→ **Collected data**:
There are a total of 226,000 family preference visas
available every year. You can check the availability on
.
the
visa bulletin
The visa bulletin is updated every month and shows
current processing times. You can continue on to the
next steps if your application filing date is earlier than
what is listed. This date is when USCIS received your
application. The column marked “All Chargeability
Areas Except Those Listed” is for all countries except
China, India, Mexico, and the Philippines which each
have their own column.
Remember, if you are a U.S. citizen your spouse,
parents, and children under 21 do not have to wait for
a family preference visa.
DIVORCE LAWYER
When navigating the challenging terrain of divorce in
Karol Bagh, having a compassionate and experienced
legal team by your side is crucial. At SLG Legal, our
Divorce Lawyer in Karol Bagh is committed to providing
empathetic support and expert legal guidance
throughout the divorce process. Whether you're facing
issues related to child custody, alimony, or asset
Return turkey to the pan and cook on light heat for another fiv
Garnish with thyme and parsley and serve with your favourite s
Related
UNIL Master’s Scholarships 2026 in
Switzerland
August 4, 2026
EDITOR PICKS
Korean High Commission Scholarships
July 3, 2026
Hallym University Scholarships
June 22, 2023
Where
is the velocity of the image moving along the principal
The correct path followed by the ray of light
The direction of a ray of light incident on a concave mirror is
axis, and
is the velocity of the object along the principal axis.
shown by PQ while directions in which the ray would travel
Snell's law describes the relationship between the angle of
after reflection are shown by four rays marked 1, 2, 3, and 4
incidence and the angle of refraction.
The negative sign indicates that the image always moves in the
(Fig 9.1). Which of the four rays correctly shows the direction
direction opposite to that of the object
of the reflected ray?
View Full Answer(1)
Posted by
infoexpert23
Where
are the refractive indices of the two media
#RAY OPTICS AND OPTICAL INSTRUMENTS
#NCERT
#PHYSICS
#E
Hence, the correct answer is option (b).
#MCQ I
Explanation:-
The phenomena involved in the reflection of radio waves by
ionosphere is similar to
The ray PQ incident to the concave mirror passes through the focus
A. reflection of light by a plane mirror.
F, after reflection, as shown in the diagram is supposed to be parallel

--

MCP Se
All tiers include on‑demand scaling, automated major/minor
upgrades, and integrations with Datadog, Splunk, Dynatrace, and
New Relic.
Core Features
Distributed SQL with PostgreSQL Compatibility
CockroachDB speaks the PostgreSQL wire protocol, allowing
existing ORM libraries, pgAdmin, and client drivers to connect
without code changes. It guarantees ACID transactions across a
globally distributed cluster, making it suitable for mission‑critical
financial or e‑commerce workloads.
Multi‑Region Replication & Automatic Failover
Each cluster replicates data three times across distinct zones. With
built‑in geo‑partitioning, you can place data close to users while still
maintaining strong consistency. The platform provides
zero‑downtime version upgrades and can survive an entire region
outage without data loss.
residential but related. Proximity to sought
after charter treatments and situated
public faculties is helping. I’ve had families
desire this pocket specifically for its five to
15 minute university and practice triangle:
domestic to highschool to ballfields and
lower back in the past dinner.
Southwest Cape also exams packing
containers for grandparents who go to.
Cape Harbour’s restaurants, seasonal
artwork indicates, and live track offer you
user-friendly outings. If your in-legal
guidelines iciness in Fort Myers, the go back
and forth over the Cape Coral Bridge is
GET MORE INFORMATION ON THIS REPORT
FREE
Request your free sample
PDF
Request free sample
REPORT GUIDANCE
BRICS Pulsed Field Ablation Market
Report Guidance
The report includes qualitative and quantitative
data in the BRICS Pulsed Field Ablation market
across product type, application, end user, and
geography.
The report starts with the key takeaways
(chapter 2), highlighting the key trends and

→ **HOW TO COMPLETE THIS TASK**:
Extract exactly and only the lines above from the line containing "public faculties is" through the line containing "(chapter 2), highlighting the key trends and", both end lines included.

→ **WRITTEN ANSWER**:
public faculties is helping. I’ve had families
desire this pocket specifically for its five to
15 minute university and practice triangle:
domestic to highschool to ballfields and
lower back in the past dinner.
Southwest Cape also exams packing
containers for grandparents who go to.
Cape Harbour’s restaurants, seasonal
artwork indicates, and live track offer you
user-friendly outings. If your in-legal
guidelines iciness in Fort Myers, the go back
and forth over the Cape Coral Bridge is
GET MORE INFORMATION ON THIS REPORT
FREE
Request your free sample
PDF
Request free sample
REPORT GUIDANCE
BRICS Pulsed Field Ablation Market
Report Guidance
The report includes qualitative and quantitative
data in the BRICS Pulsed Field Ablation market
across product type, application, end user, and
geography.
The report starts with the key takeaways
(chapter 2), highlighting the key trends and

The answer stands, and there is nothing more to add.